### Page extract
__________________________________________________
Yesterday, the City closed parts of the floodwall! That's exciting for reasons I can't quite explain. I mean, putting to use massive In Case of Emergencies infrastructure is exciting, right? If you'd like to learn more, turn to the @rvah2o Twitter account. Every once in a while they'll put together an incredibly long and nerdy thread on Twitter—I think last time they taught us all about how the Combined Sewer Overflow system works. Last night, they took us on a wonderful journey to learn how and why the floodwall exists. If you can't be bothered to read the whole thing, here's the money shot: a picture of Dock Street closed due to floodwall. The thread wraps up with a floodwall poem in the style of Goodnight Moon, if, for some reason, you needed another reason to tap the link!
I didn't know this was in the works, but Henrico's Douglas Freeman High School swapped their Confederate-inspired "Rebels" mascot for a much more Tom-Cruisian "Mavericks." Eric Kolenich at the RTD has more details, including some shots of the new branding.
The General Assembly decriminalized weed this past session, so is full legalization next? Ned Oliver at the Virginia Mercury has these words which would have shocked two-years-ago Ross: "Members of the House of Delegates expect it to pass. In the Senate, they give it 'slightly better than 50-50 odds.' And Gov. Ralph Northam’s office says he’s 'certainly open to it.'" I say, let's do it! This spring, the GA tasked some committee or other to run a study on legalization that's due before the end of the year, and, pending that study, I think you could make a good justice-oriented argument around legalization and a good budgetary one, too. Also, depending on how Virginia's inevitable regulatory system gets set up, we could do some reparatory work around who eventually gets to sell marijuana in the state.
__________________________________________________
### Entries shown
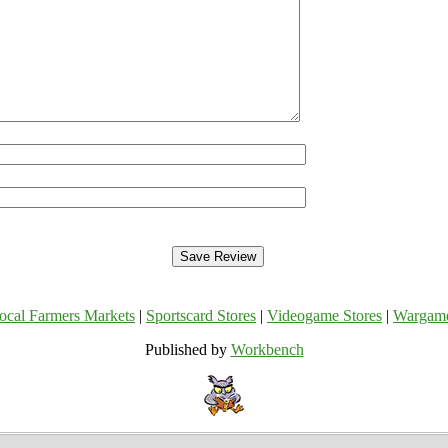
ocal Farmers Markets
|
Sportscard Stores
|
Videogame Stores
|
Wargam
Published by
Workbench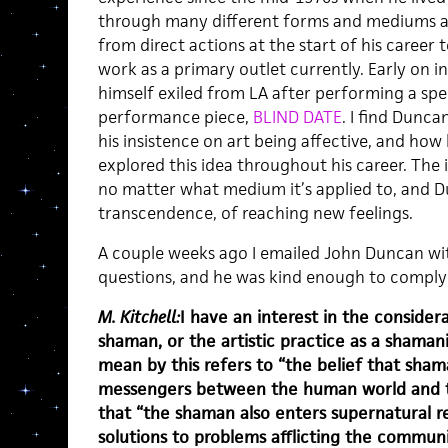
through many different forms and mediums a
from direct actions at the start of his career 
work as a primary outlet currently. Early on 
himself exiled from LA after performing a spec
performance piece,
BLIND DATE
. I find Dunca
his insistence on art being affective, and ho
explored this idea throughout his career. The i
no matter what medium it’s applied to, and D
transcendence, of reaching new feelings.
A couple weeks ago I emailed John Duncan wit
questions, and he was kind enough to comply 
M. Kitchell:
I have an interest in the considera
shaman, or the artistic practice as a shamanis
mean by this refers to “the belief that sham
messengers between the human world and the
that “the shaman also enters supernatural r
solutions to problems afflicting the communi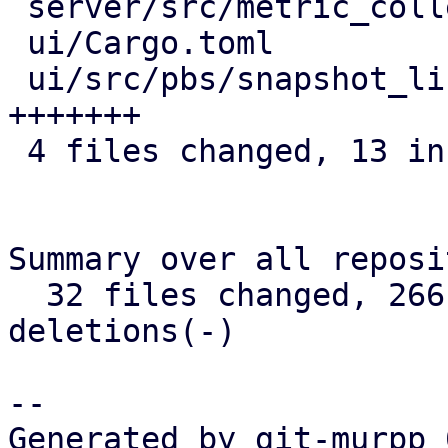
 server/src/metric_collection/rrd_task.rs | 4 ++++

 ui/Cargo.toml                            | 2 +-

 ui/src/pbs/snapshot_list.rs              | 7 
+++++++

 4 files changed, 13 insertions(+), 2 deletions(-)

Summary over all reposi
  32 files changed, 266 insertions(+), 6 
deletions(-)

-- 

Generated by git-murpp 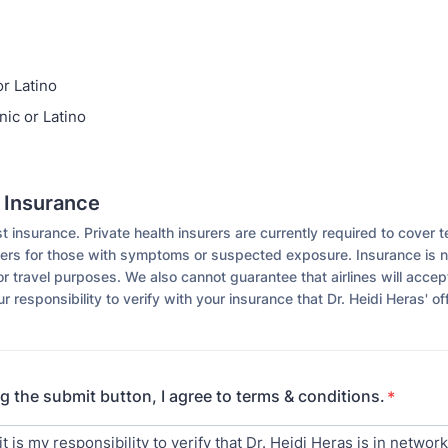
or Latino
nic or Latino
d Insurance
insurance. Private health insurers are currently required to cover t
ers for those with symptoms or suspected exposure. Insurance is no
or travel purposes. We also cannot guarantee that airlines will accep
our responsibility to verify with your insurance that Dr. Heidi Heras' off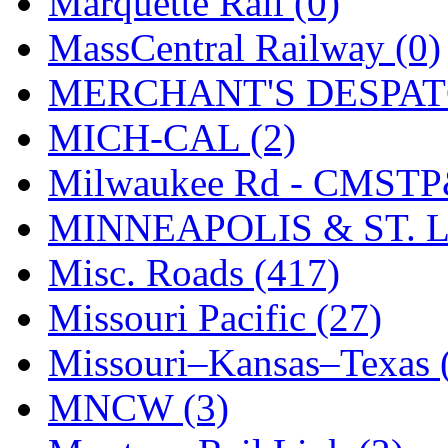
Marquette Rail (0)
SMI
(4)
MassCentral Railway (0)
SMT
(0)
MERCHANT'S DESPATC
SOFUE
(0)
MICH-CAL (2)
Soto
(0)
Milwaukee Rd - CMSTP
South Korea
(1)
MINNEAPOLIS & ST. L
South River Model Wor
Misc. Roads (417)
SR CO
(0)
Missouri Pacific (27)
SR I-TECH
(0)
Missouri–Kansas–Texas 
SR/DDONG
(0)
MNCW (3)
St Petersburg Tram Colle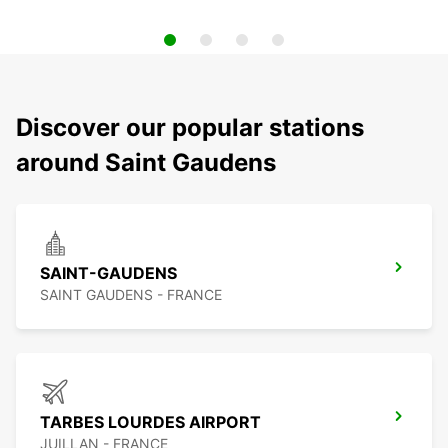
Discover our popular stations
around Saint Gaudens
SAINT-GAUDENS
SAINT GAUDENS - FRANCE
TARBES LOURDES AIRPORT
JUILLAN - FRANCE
__________________________________________________
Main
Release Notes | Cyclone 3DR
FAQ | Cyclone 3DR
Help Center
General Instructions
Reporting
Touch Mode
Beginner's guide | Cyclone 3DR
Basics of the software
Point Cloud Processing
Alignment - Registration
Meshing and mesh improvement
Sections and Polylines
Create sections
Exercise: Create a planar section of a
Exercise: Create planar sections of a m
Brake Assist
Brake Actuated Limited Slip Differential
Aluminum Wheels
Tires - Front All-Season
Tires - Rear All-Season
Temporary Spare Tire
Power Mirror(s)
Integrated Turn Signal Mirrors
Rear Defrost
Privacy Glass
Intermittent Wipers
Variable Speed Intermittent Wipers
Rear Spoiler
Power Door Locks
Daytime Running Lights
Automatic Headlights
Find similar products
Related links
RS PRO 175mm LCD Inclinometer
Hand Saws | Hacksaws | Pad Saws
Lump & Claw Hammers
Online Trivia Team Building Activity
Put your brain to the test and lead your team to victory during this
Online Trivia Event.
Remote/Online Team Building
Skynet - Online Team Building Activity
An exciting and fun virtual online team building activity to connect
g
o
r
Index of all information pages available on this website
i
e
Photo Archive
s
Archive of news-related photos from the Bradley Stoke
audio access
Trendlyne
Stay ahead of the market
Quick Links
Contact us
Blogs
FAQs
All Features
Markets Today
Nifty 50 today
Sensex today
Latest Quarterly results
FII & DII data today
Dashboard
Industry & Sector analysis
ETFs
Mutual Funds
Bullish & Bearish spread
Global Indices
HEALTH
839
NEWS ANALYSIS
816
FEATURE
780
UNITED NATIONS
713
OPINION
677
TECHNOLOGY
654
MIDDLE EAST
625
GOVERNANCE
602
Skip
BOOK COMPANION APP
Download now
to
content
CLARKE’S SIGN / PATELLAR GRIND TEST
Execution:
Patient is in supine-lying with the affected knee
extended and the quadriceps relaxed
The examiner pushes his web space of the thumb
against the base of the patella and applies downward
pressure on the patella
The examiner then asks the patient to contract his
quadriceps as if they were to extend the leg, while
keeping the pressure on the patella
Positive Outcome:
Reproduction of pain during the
__________________________________________________
### Work to complete
From the local news roundup, transcribe the stretch from "Yesterday, the City" through "tap the link!" without any changes.

### Written solution
Yesterday, the City closed parts of the floodwall! That's exciting for reasons I can't quite explain. I mean, putting to use massive In Case of Emergencies infrastructure is exciting, right? If you'd like to learn more, turn to the @rvah2o Twitter account. Every once in a while they'll put together an incredibly long and nerdy thread on Twitter—I think last time they taught us all about how the Combined Sewer Overflow system works. Last night, they took us on a wonderful journey to learn how and why the floodwall exists. If you can't be bothered to read the whole thing, here's the money shot: a picture of Dock Street closed due to floodwall. The thread wraps up with a floodwall poem in the style of Goodnight Moon, if, for some reason, you needed another reason to tap the link!